Nicole hoqueta en voyant un cercueil sur la charrette en flammes. Sur cette bière reposait le corps de sa mère, paré d’une robe verte. La clarté du feu lui révélait en partie les autres spectateurs. Richard lui souriait en tenant par la main une fillette d’environ deux ans à la peau sombre. Juste à côté du brasier, le général O’Toole s’était agenouillé pour prier. Au-delà il y avait des biotes et d’étranges créatures, sans doute des octopodes.
Les langues de feu consumèrent le cercueil puis léchèrent le corps d’Anawi, qui se redressa. Quand elle se tourna vers sa fille, ses traits se métamorphosèrent. Elle avait désormais la tête d’Omeh.
— Ronata, dit-il en articulant ses mots, il faut que les prophéties s’accomplissent. Le sang des Sénoufos se répandra jusqu’aux étoiles. Minowe n’est qu’un point de départ. Ronata doit partir voyager avec ceux qui sont venus de très loin. Va, maintenant, et assure le salut des étrangers et de ta propre progéniture.
60. RETOUR DANS RAMA
Je n’arrive pas à croire que je fais une chose pareille, se dit-elle en emportant son dernier chargement de vivres par la navette jusqu’au monte-charge du sommet de l’escalier Bêta.

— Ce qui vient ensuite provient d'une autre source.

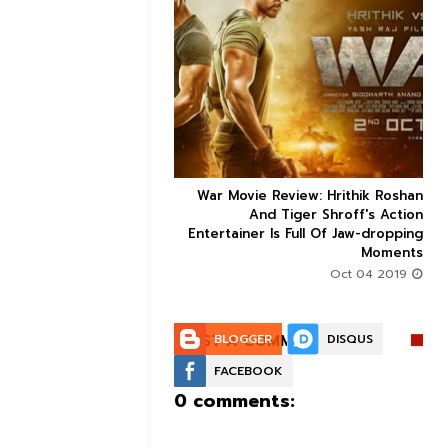


ice occupancy report:
War Movie Review: Hrithik Roshan



action-thriller takes a
And Tiger Shroff's Action
record-breaking start
Entertainer Is Full Of Jaw-dropping
Moments
Aug 30 2019
Oct 04 2019
POST A COMMENT:
BLOGGER
DISQUS
FACEBOOK
0 comments: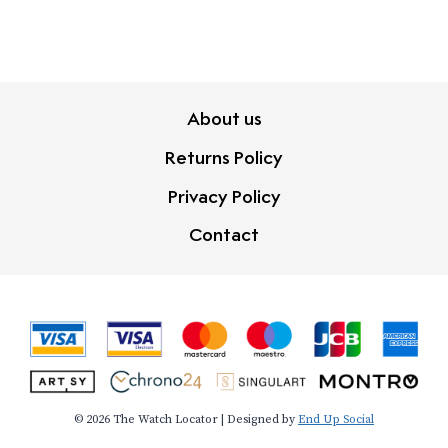
About us
Returns Policy
Privacy Policy
Contact
© 2026 The Watch Locator | Designed by
End Up Social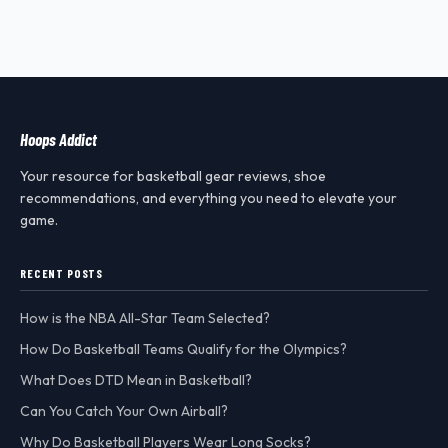
Hoops Addict
Your resource for basketball gear reviews, shoe
recommendations, and everything you need to elevate your
game.
RECENT POSTS
How is the NBA All-Star Team Selected?
How Do Basketball Teams Qualify for the Olympics?
What Does DTD Mean in Basketball?
Can You Catch Your Own Airball?
Why Do Basketball Players Wear Long Socks?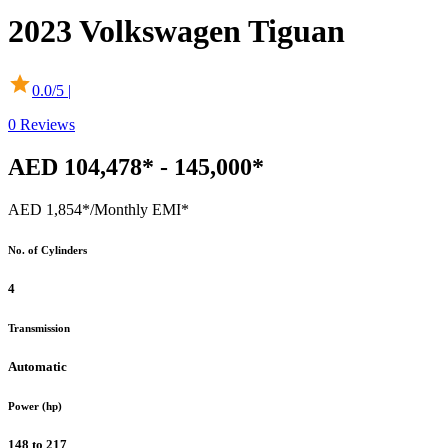
2023
Volkswagen
Tiguan
0.0
/5 |
0
Reviews
AED 104,478* - 145,000*
AED 1,854*
/Monthly EMI*
No. of Cylinders
4
Transmission
Automatic
Power (hp)
148 to 217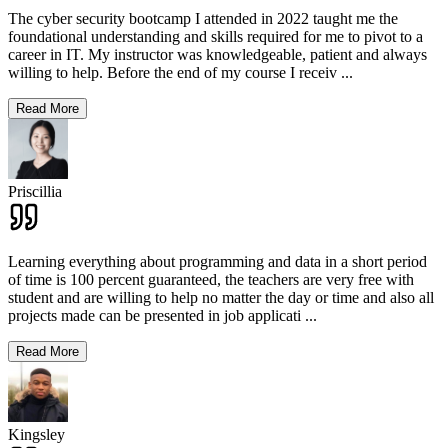
The cyber security bootcamp I attended in 2022 taught me the
foundational understanding and skills required for me to pivot to a
career in IT. My instructor was knowledgeable, patient and always
willing to help. Before the end of my course I receiv
...
Read More
Priscillia
Learning everything about programming and data in a short period
of time is 100 percent guaranteed, the teachers are very free with
student and are willing to help no matter the day or time and also all
projects made can be presented in job applicati
...
Read More
Kingsley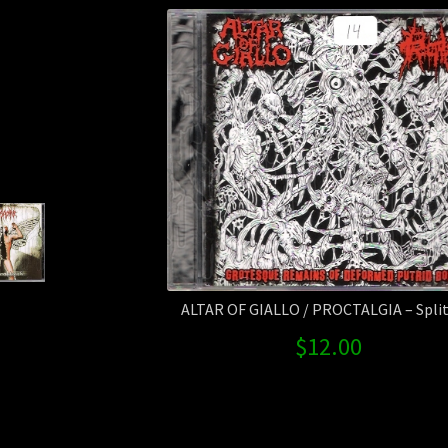
ALTAR OF GIALLO / PROCTALGIA – Split 
$
12.00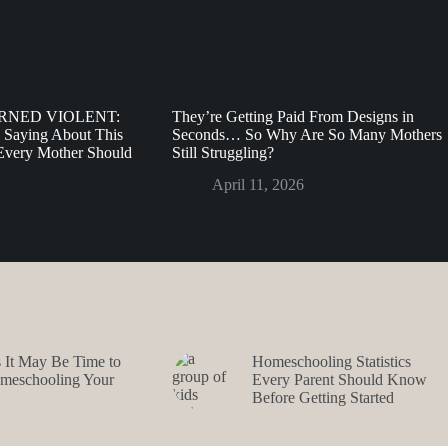
URNED VIOLENT:
They’re Getting Paid From Designs in
 Saying About This
Seconds… So Why Are So Many Mothers
very Mother Should
Still Struggling?
April 11, 2026
s It May Be Time to
Homeschooling Statistics
omeschooling Your
Every Parent Should Know
Before Getting Started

Il faisait nuit, à l’intérieur de Rama, et le faisceau de sa torche allait se perdre dans la noirceur du néant.
Le rêve avait paru si réel que Nicole était restée désorientée pendant plus de cinq minutes après son réveil. Même à présent, presque deux heures plus tard, il lui suffisait de fermer les yeux pour revoir les traits d’Omeh et entendre sa voix surnaturelle psalmodier son message. J’espère que Richard ne se réveillera pas avant mon départ, se dit-elle. Il ne pourrait comprendre.

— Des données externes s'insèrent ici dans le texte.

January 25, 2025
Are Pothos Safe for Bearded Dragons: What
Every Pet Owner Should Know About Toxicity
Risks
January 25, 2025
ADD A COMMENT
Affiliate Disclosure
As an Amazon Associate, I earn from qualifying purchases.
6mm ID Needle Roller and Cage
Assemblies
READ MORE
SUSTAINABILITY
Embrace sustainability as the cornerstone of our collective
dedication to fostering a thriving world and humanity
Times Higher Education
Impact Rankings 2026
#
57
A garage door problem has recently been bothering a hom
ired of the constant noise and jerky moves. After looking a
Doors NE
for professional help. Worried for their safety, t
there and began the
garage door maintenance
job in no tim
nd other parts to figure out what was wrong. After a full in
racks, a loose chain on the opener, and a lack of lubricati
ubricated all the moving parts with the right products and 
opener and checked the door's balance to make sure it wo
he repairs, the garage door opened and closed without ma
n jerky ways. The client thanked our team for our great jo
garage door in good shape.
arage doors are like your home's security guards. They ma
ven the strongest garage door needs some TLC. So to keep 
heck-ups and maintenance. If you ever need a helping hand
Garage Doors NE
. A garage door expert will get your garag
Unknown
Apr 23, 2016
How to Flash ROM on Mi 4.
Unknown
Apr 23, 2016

Elle fit un dernier voyage dans le tunnel jusqu’à l’appareil militaire. Elle avait consacré une demi-heure à préparer ses adieux, mais à présent que le moment était venu de les enregistrer sa gorge se serrait. « Cher Michael et très cher Richard », leur dirait-elle, « la nuit dernière, j’ai fait un rêve que je dois impérativement réaliser. Omeh, le vieux chef des Sénoufos, m’est apparu pour m’annoncer que ma destinée était associée à celle de Rama. »

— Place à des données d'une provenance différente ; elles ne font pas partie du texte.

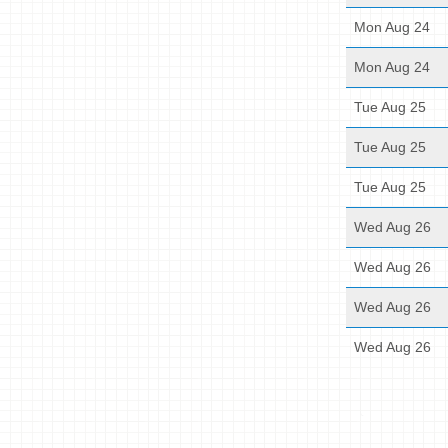
Mon Aug 24
Mon Aug 24
Tue Aug 25
Tue Aug 25
Tue Aug 25
Wed Aug 26
Wed Aug 26
Wed Aug 26
Wed Aug 26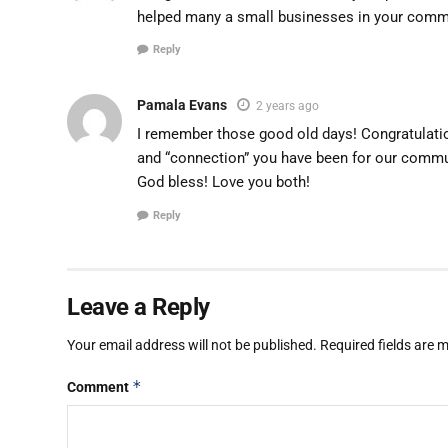
helped many a small businesses in your comm
Reply
Pamala Evans
2 years ago
I remember those good old days! Congratulatio
and “connection” you have been for our commu
God bless! Love you both!
Reply
Leave a Reply
Your email address will not be published.
Required fields are
*
Comment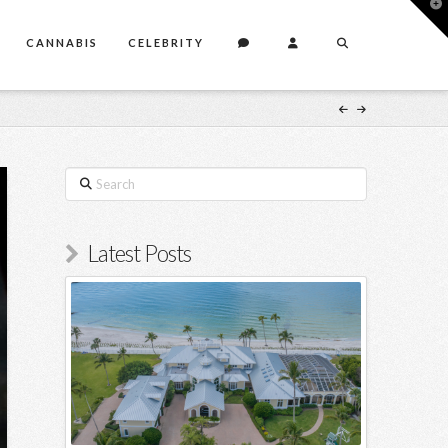
T
t
W
CANNABIS
CELEBRITY
Search
Latest Posts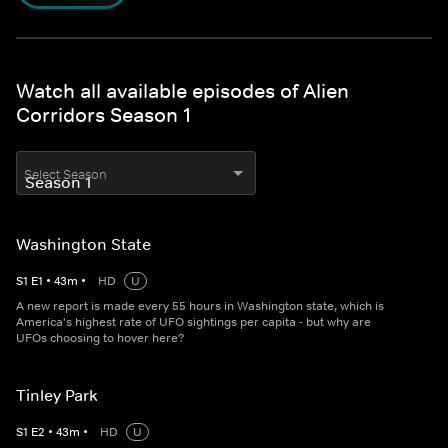
Watch all available episodes of Alien
Corridors Season 1
Select Season
Washington State
S
1
E
1
•
43
m
•
HD
U
A new report is made every 55 hours in Washington state, which is
America's highest rate of UFO sightings per capita - but why are
UFOs choosing to hover here?
Tinley Park
S
1
E
2
•
43
m
•
HD
U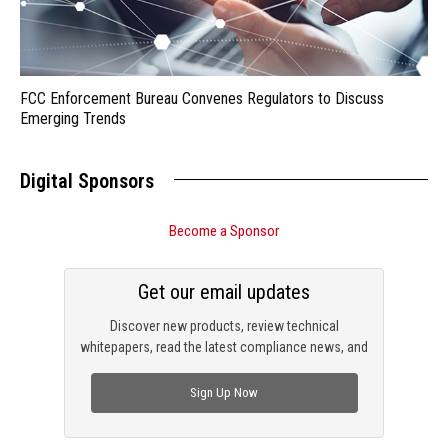
FCC Enforcement Bureau Convenes Regulators to Discuss
Emerging Trends
Digital Sponsors
Become a Sponsor
Get our email updates
Discover new products, review technical
whitepapers, read the latest compliance news, and
check out trending engineering news.
Sign Up Now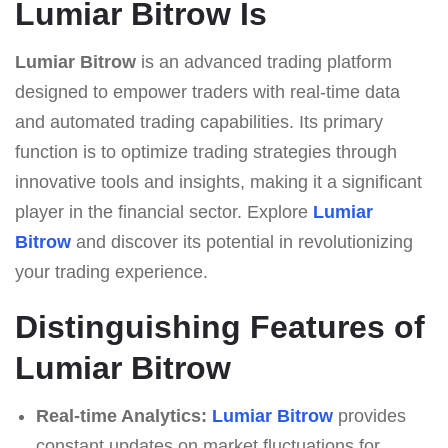
Lumiar Bitrow Is
Lumiar Bitrow
is an advanced trading platform
designed to empower traders with real-time data
and automated trading capabilities. Its primary
function is to optimize trading strategies through
innovative tools and insights, making it a significant
player in the financial sector. Explore
Lumiar
Bitrow
and discover its potential in revolutionizing
your trading experience.
Distinguishing Features of
Lumiar Bitrow
Real-time Analytics:
Lumiar Bitrow
provides
constant updates on market fluctuations for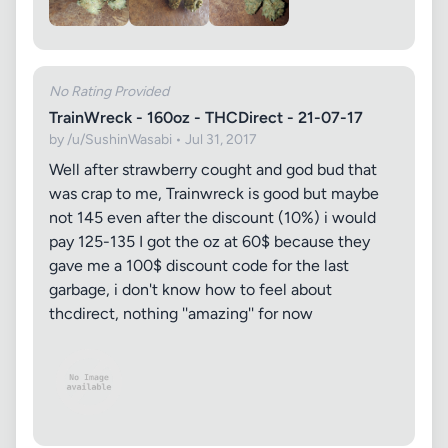
No Rating Provided
TrainWreck - 160oz - THCDirect - 21-07-17
by /u/SushinWasabi • Jul 31, 2017
Well after strawberry cought and god bud that
was crap to me, Trainwreck is good but maybe
not 145 even after the discount (10%) i would
pay 125-135 I got the oz at 60$ because they
gave me a 100$ discount code for the last
garbage, i don't know how to feel about
thcdirect, nothing ''amazing'' for now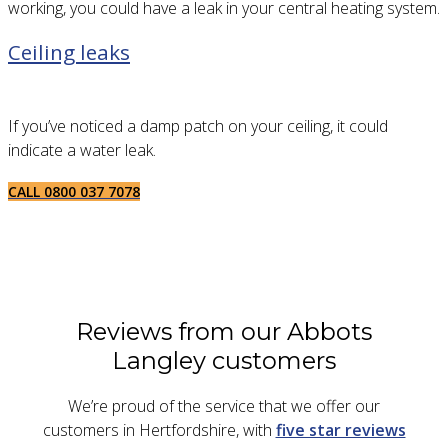
working, you could have a leak in your central heating system.
Ceiling leaks
If you’ve noticed a damp patch on your ceiling, it could
indicate a water leak.
CALL 0800 037 7078
Reviews from our Abbots
Langley customers
We’re proud of the service that we offer our
customers in Hertfordshire, with
five star reviews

Elle franchit le sas, entra dans le poste de commandement, s’assit devant la caméra et toussota. C’est ridicule, pensa-t-elle avant de faire de la lumière. Je dois être complètement folle. Mais l’image d’Omeh était si nette dans son esprit qu’elle chassa ses doutes de dernière minute. Un instant plus tard elle terminait les explications qu’elle adressait à ses amis :
— Il me serait impossible de résumer dans des adieux aussi brefs l’importance qu’Omeh et mes origines africaines ont tenue dans mon existence. Michael, pendant votre retour vers la Terre Richard pourra vous raconter les légendes sénoufos dont je lui ai parlé. Je me contenterai de préciser que je ne me suis jamais laissé abuser par le vieux chaman. Je sais parfaitement que des voix entendues en songe n’ont aucune substance et sont certainement celles du subconscient, mais j’ai malgré tout décidé de suivre les instructions qui m’ont été ainsi transmises.
« Je compte faire tout mon possible pour informer Rama que des missiles nucléaires ont dû être lancés contre lui. Je ne sais comment parvenir à ce résultat, mais je disposerai de quelques heures pour y réfléchir pendant que j’assemblerai le voilier qui me permettra de traverser la mer Cylindrique. Richard, je n’ai pas oublié ce que tu m’as dit au sujet des instructions qui devraient permettre d’utiliser le clavier pour accéder à un plan supérieur.